### Data
Segment Open

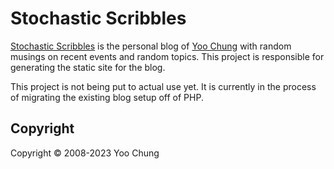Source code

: # Stochastic Scribbles

[Stochastic Scribbles] is the personal blog of [Yoo Chung]
with random musings on recent events and random topics.
This project is responsible for generating the static site for the blog.

This project is not being put to actual use yet.
It is currently in the process of migrating the existing blog setup off of PHP.

## Copyright

Copyright &copy; 2008-2023 Yoo Chung

[Stochastic Scribbles]: https://blog.chungyc.org/
[Yoo Chung]: https://chungyc.org/
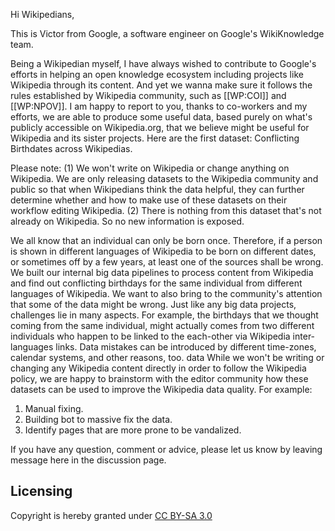 Hi Wikipedians, 

This is Victor from Google, a software engineer on Google's WikiKnowledge team. 

Being a Wikipedian myself, I have always wished to contribute to Google's efforts in helping an open knowledge ecosystem including projects like Wikipedia through its content. And yet we wanna make sure it follows the rules established by Wikipedia community, such as [[WP:COI]] and [[WP:NPOV]]. I am happy to report to you, thanks to co-workers and my efforts, we are able to produce some useful data, based purely on what's publicly accessible on Wikipedia.org, that we believe might be useful for Wikipedia and its sister projects. Here are the first dataset: Conflicting Birthdates across Wikipedias. 

Please note: (1) We won't write on Wikipedia or change anything on Wikipedia. We are only releasing datasets to the Wikipedia community and public so that when Wikipedians think the data helpful, they can further determine whether and how to make use of these datasets on their workflow editing Wikipedia. (2) There is nothing from this dataset that's not already on Wikipedia. So no new information is exposed. 

We all know that an individual can only be born once. Therefore, if a person is shown in different languages of Wikipedia to be born on different dates, or sometimes off by a few years, at least one of the sources shall be wrong. We built our internal big data pipelines to process content from Wikipedia and find out conflicting birthdays for the same individual from different languages of Wikipedia. We want to also bring to the community's attention that some of the data might be wrong. Just like any big data projects, challenges lie in many aspects. For example, the birthdays that we thought coming from the same individual, might actually comes from two different individuals who happen to be linked to the each-other via Wikipedia inter-languages links. Data mistakes can be introduced by different time-zones, calendar systems, and other reasons, too.
data
While we won't be writing or changing any Wikipedia content directly in order to follow the Wikipedia policy, we are happy to brainstorm with the editor community how these datasets can be used to improve the Wikipedia data quality. For example:

1. Manual fixing.
2. Building bot to massive fix the data.
3. Identify pages that are more prone to be vandalized.

If you have any question, comment or advice, please let us know by leaving message here in the discussion page.

## Licensing
Copyright is hereby granted under [CC BY-SA 3.0](https://creativecommons.org/licenses/by-sa/3.0/)
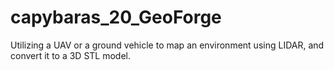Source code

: # capybaras_20_GeoForge
Utilizing a UAV or a ground vehicle to map an environment using LIDAR, and convert it to a 3D STL model.
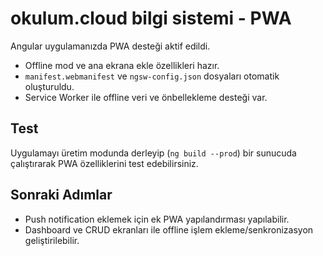 # okulum.cloud bilgi sistemi - PWA

Angular uygulamanızda PWA desteği aktif edildi.

- Offline mod ve ana ekrana ekle özellikleri hazır.
- `manifest.webmanifest` ve `ngsw-config.json` dosyaları otomatik oluşturuldu.
- Service Worker ile offline veri ve önbellekleme desteği var.

## Test
Uygulamayı üretim modunda derleyip (`ng build --prod`) bir sunucuda çalıştırarak PWA özelliklerini test edebilirsiniz.

## Sonraki Adımlar
- Push notification eklemek için ek PWA yapılandırması yapılabilir.
- Dashboard ve CRUD ekranları ile offline işlem ekleme/senkronizasyon geliştirilebilir.

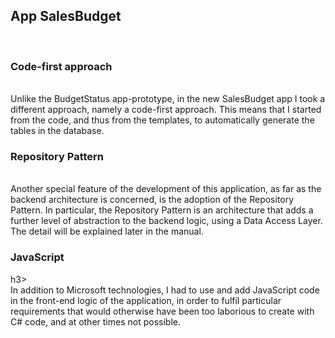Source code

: <h2>App SalesBudget</h2>
</br>
<h3>Code-first approach</h3></br>
Unlike the BudgetStatus app-prototype, in the new SalesBudget app I took a different approach, namely a code-first approach. 
This means that I started from the code, and thus from the templates, to automatically generate the tables in the database.
</br>
<h3>Repository Pattern</h3></br>
Another special feature of the development of this application, as far as the backend architecture is concerned, is the adoption 
of the Repository Pattern. In particular, the Repository Pattern is an architecture that adds a further level of abstraction to the 
backend logic, using a Data Access Layer. The detail will be explained later in the manual. 
</br>
<h3>JavaScript</h3>h3></br>
In addition to Microsoft technologies, I had to use and add JavaScript code in the front-end logic of the application, in order to 
fulfil particular requirements that would otherwise have been too laborious to create with C# code, and at other times not possible.
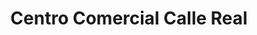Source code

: ---
title: "Centro Comercial Calle Real"
url: /pereira/centro-comercial-calle-real/
shop: Einkaufszentrum
---
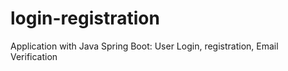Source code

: # login-registration
Application with Java Spring Boot: User Login, registration, Email Verification 
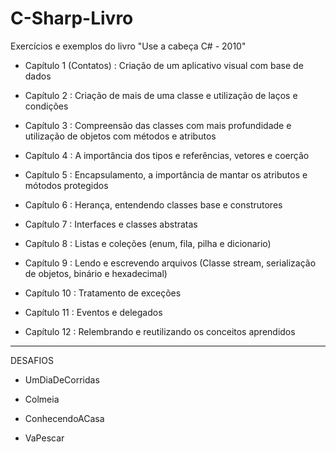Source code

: # C-Sharp-Livro
Exercícios e exemplos do livro "Use a cabeça C# - 2010"

* Capítulo 1 (Contatos) : Criação de um aplicativo visual com base de dados

* Capítulo 2 : Criação de mais de uma classe e utilização de laços e condições

* Capítulo 3 : Compreensão das classes com mais profundidade e utilização de objetos com métodos e atributos

* Capítulo 4 : A importância dos tipos e referências, vetores e coerção

* Capítulo 5 : Encapsulamento, a importância de mantar os atributos e mótodos protegidos

* Capítulo 6 : Herança, entendendo classes base e construtores

* Capítulo 7 : Interfaces e classes abstratas

* Capítulo 8 : Listas e coleções (enum, fila, pilha e dicionario)

* Capítulo 9 : Lendo e escrevendo arquivos (Classe stream, serialização de objetos, binário e hexadecimal)

* Capítulo 10 : Tratamento de exceções

* Capítulo 11 : Eventos e delegados

* Capítulo 12 : Relembrando e reutilizando os conceitos aprendidos

-------------------------------------------------------------
DESAFIOS

* UmDiaDeCorridas

* Colmeia

* ConhecendoACasa

* VaPescar
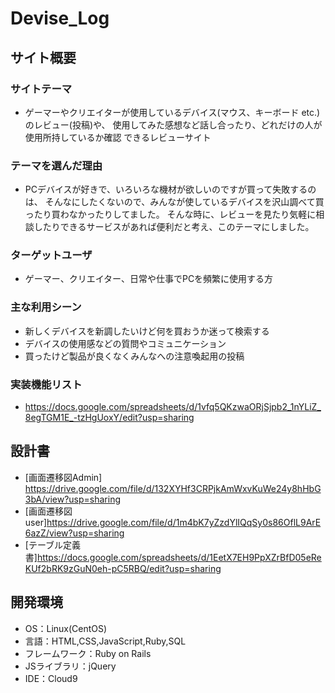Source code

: # Devise_Log

## サイト概要
### サイトテーマ
- ゲーマーやクリエイターが使用しているデバイス(マウス、キーボード etc.)のレビュー(投稿)や、
  使用してみた感想など話し合ったり、どれだけの人が使用所持しているか確認
  できるレビューサイト

### テーマを選んだ理由
- PCデバイスが好きで、いろいろな機材が欲しいのですが買って失敗するのは、
  そんなにしたくないので、みんなが使しているデバイスを沢山調べて買ったり買わなかったりしてました。
  そんな時に、レビューを見たり気軽に相談したりできるサービスがあれば便利だと考え、このテーマにしました。

### ターゲットユーザ
- ゲーマー、クリエイター、日常や仕事でPCを頻繁に使用する方

### 主な利用シーン
- 新しくデバイスを新調したいけど何を買おうか迷って検索する
- デバイスの使用感などの質問やコミュニケーション
- 買ったけど製品が良くなくみんなへの注意喚起用の投稿

### 実装機能リスト
- https://docs.google.com/spreadsheets/d/1vfq5QKzwaORjSjpb2_1nYLiZ_8egTGM1E_-tzHgUoxY/edit?usp=sharing

## 設計書
- [画面遷移図Admin] https://drive.google.com/file/d/132XYHf3CRPjkAmWxvKuWe24y8hHbG3bA/view?usp=sharing
- [画面遷移図user]https://drive.google.com/file/d/1m4bK7yZzdYlIQqSy0s86OflL9ArE6azZ/view?usp=sharing
- [テーブル定義書]https://docs.google.com/spreadsheets/d/1EetX7EH9PpXZrBfD05eReKUf2bRK9zGuN0eh-pC5RBQ/edit?usp=sharing

## 開発環境
- OS：Linux(CentOS)
- 言語：HTML,CSS,JavaScript,Ruby,SQL
- フレームワーク：Ruby on Rails
- JSライブラリ：jQuery
- IDE：Cloud9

Segment Closed

### What the exercise asks
Above are the records; restate exactly the lines from the one containing "Utilizing a UAV" through the one containing "<h3>Code-first approach</h3></br>", keeping pictures out.

### Response for this exercise
Utilizing a UAV or a ground vehicle to map an environment using LIDAR, and convert it to a 3D STL model.
 # okulum.cloud bilgi sistemi - PWA

Angular uygulamanızda PWA desteği aktif edildi.

- Offline mod ve ana ekrana ekle özellikleri hazır.
- `manifest.webmanifest` ve `ngsw-config.json` dosyaları otomatik oluşturuldu.
- Service Worker ile offline veri ve önbellekleme desteği var.

## Test
Uygulamayı üretim modunda derleyip (`ng build --prod`) bir sunucuda çalıştırarak PWA özelliklerini test edebilirsiniz.

## Sonraki Adımlar
- Push notification eklemek için ek PWA yapılandırması yapılabilir.
- Dashboard ve CRUD ekranları ile offline işlem ekleme/senkronizasyon geliştirilebilir.

Source code

: <h2>App SalesBudget</h2>
</br>
<h3>Code-first approach</h3></br>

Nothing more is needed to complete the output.